Un difetto delle nostre imprese. 

Spesso sono troppo conservatrici, hanno una tendenza all’immobilismo. Non riguarda tutti, ma tanti nostri imprenditori si nascondono dietro all’argomento che 'abbiamo sempre fatto così…’ per cui ha senso continuare a fare in quel modo. Spesso non è nemmeno un problema di costi, ma di mentalità. 

 

Rifarebbe l’imprenditore?

Sicuramente. Amo innovare, fare sempre qualcosa di nuovo. E organizzare un’impresa è l’impegno ideale per lavorare potendo dare sfogo alla propria iniziativa. Questo si riflette anche su come intendo il team di lavoro. Cerco sempre collaboratori orientati a mettere 'del loro’ nel contributo che danno, figure cui riconoscere autonomia e con le quali condividere obiettivi. Così facendo non sei mai solo, perché la ricchezza di un’azienda è nel suo essere fatta di persone. 

 

Sbagliare è ammesso, per chi guida un’azienda?

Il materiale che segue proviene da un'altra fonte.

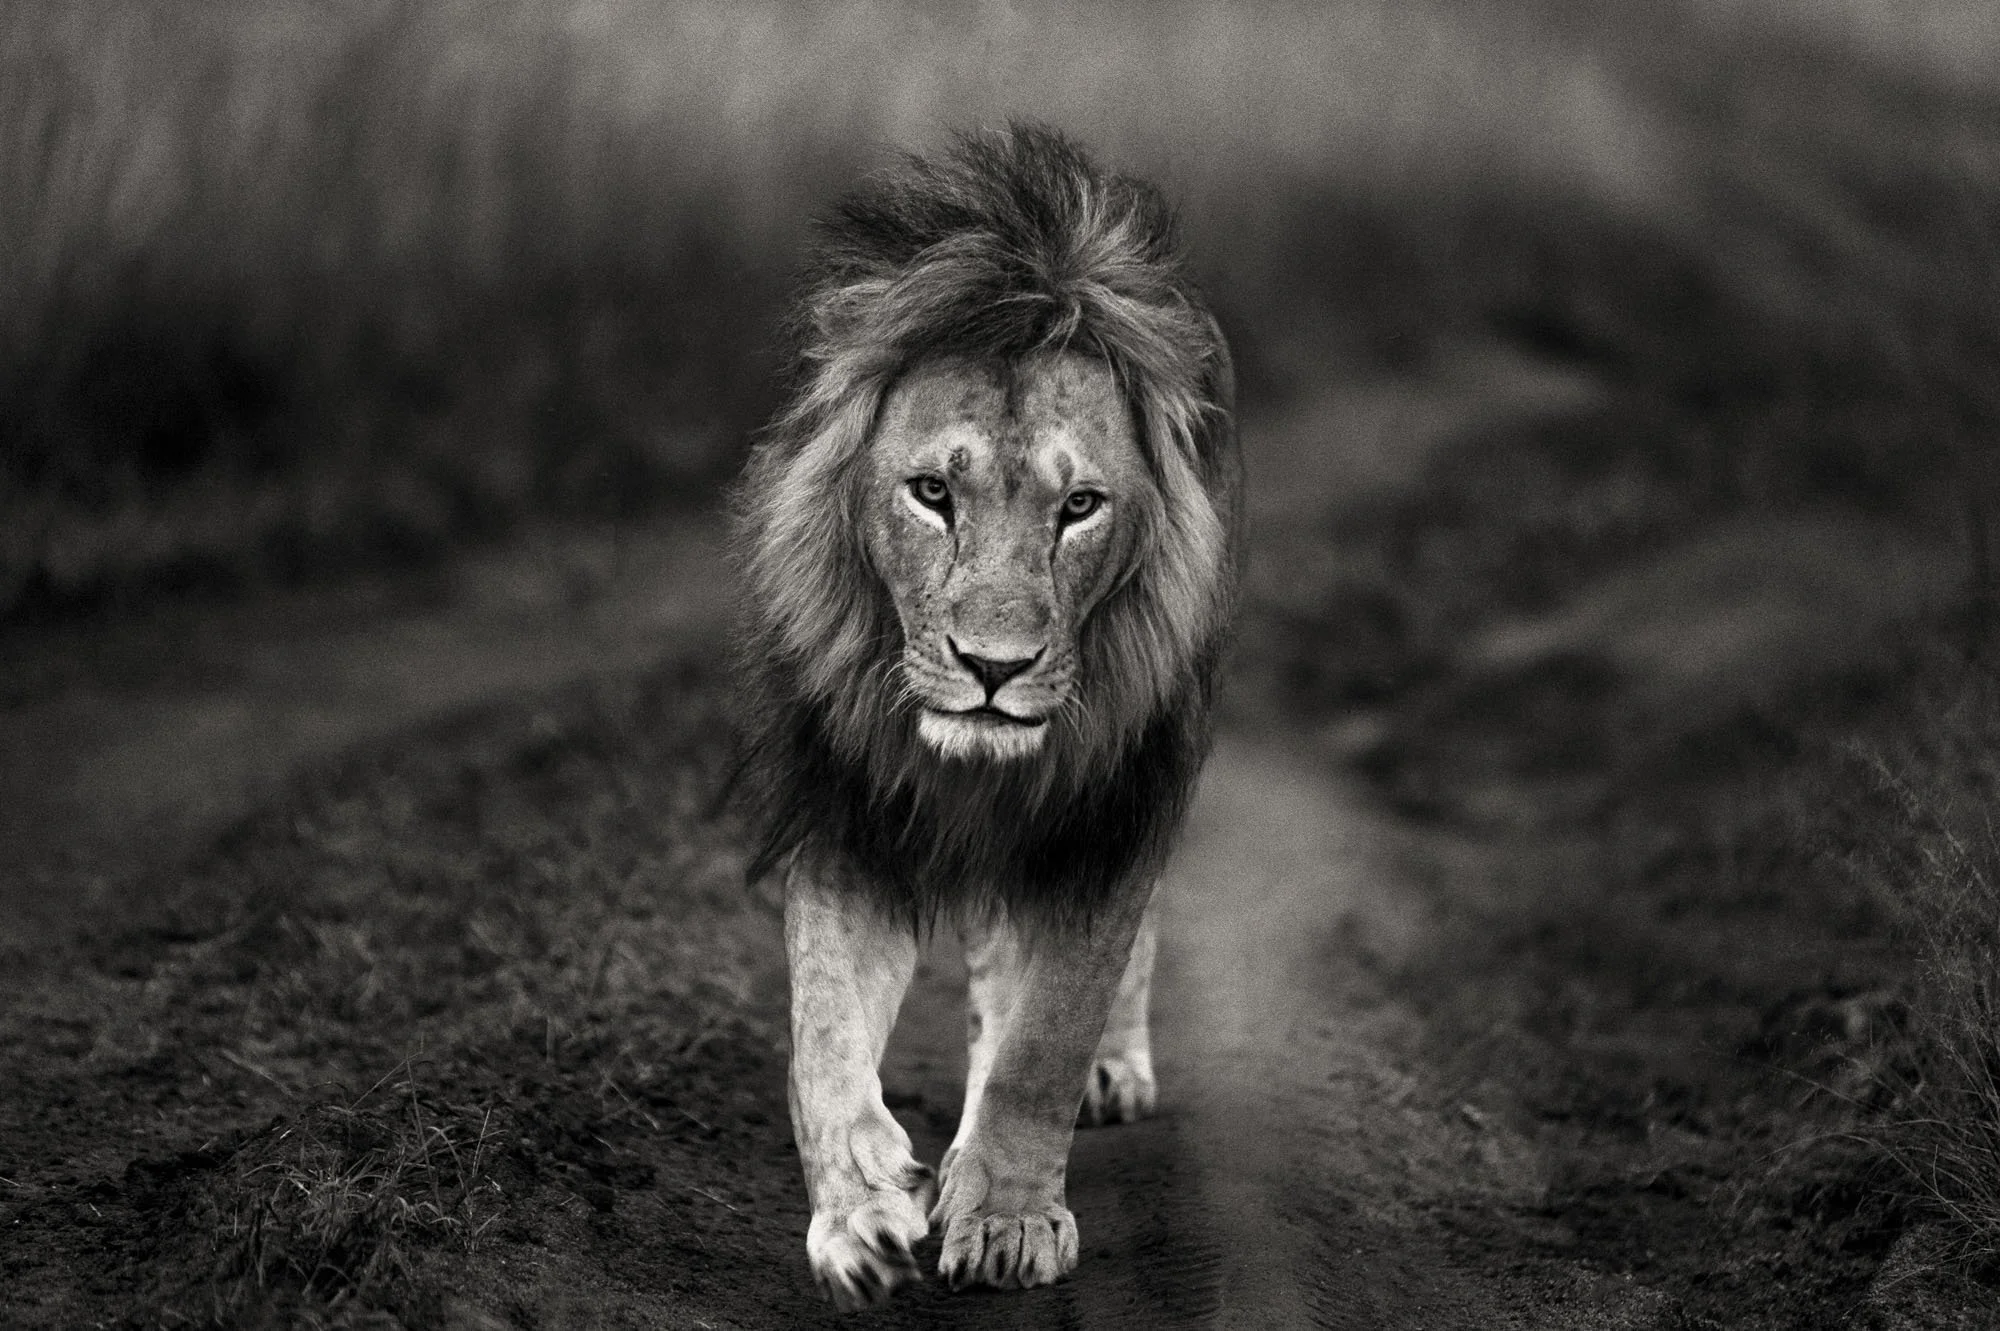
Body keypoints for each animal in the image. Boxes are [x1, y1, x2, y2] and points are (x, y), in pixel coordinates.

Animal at [731, 123, 1240, 1308]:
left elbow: (1044, 1040)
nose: (992, 668)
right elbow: (820, 1031)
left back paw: (1104, 1075)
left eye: (1079, 507)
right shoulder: (851, 821)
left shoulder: (1104, 826)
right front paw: (858, 1212)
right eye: (931, 493)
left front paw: (1006, 1215)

E’ fatale, più che altro. Gli errori servono per non ripeterli e migliorarsi, fanno parte del lavoro di tutti noi. L’importante è non deprimersi e non commettere gli stessi sbagli. 

 

Il suo riferimento, nel fare impresa?

Il cliente finale. Nella mia esperienza ho sempre visto che quanto più sono riuscito ad accontentare il cliente finale, tanto maggiore è stata non soltanto la soddisfazione di entrambi, ma anche i risultati dell’azienda a livello economico. Il beneficio di questa dinamica si riflette sui conti. 

 

Cosa manca all’Italia?

Quello che manca alle nostre imprese: siamo conservatori. Osteggiamo il cambiamento, forse perché la nostra storia millenaria ci tiene ancorati al passato. Eppure il mondo va avanti e anzi evolve a una velocità sempre maggiore  Un tempo anche i cicli di ricambio delle tecnologie duravano decenni, ora non puoi permetterti di stare fermo. 

 

Questo in che cosa si riflette?

Nel fatto che non facciamo le riforme che servono per consentire al Paese di evolversi. La politica dovrebbe avere meno paura, pensare meno alla difesa del consenso a breve termine. Bisogna avere il coraggio di cambiare. Qualcuno si lamenterà, ma è normale. Guardi cosa ci è successo negli ultimi decenni: non siamo cresciuti, siamo rimasti al palo. Bisogna alzare la produttività, che non è lavorare di più, ma meglio. Tutto nasce della regole. Purtroppo siamo un popolo che ha paura del cambiamento. Ma l’evoluzione è fondamentale, la politica dovrebbe supportarla. Non possiamo più permetterci di stare fermi. 

 

Un consiglio a un giovane che si affacciasse oggi al mondo del lavoro. 

Sono di parte, per cui gli direi di studiare le materie "Stem" (science, technology, engineering and mathematics, ndr), perché il mondo sta andando in quella direzione, chiamato a occuparsi in modo sempre più attento di tecnologia e innovazione. E di energia, ovviamente. In verità gli direi anche di guardare alla propria vocazione, ai propri interessi e alle proprie passioni. Perché anche quelle sono fondamentali. A un giovane direi, ragiona in modo duale, metà passione per cosa ti piace, metà pragmatismo nel valutare bene cosa richiede il mercato.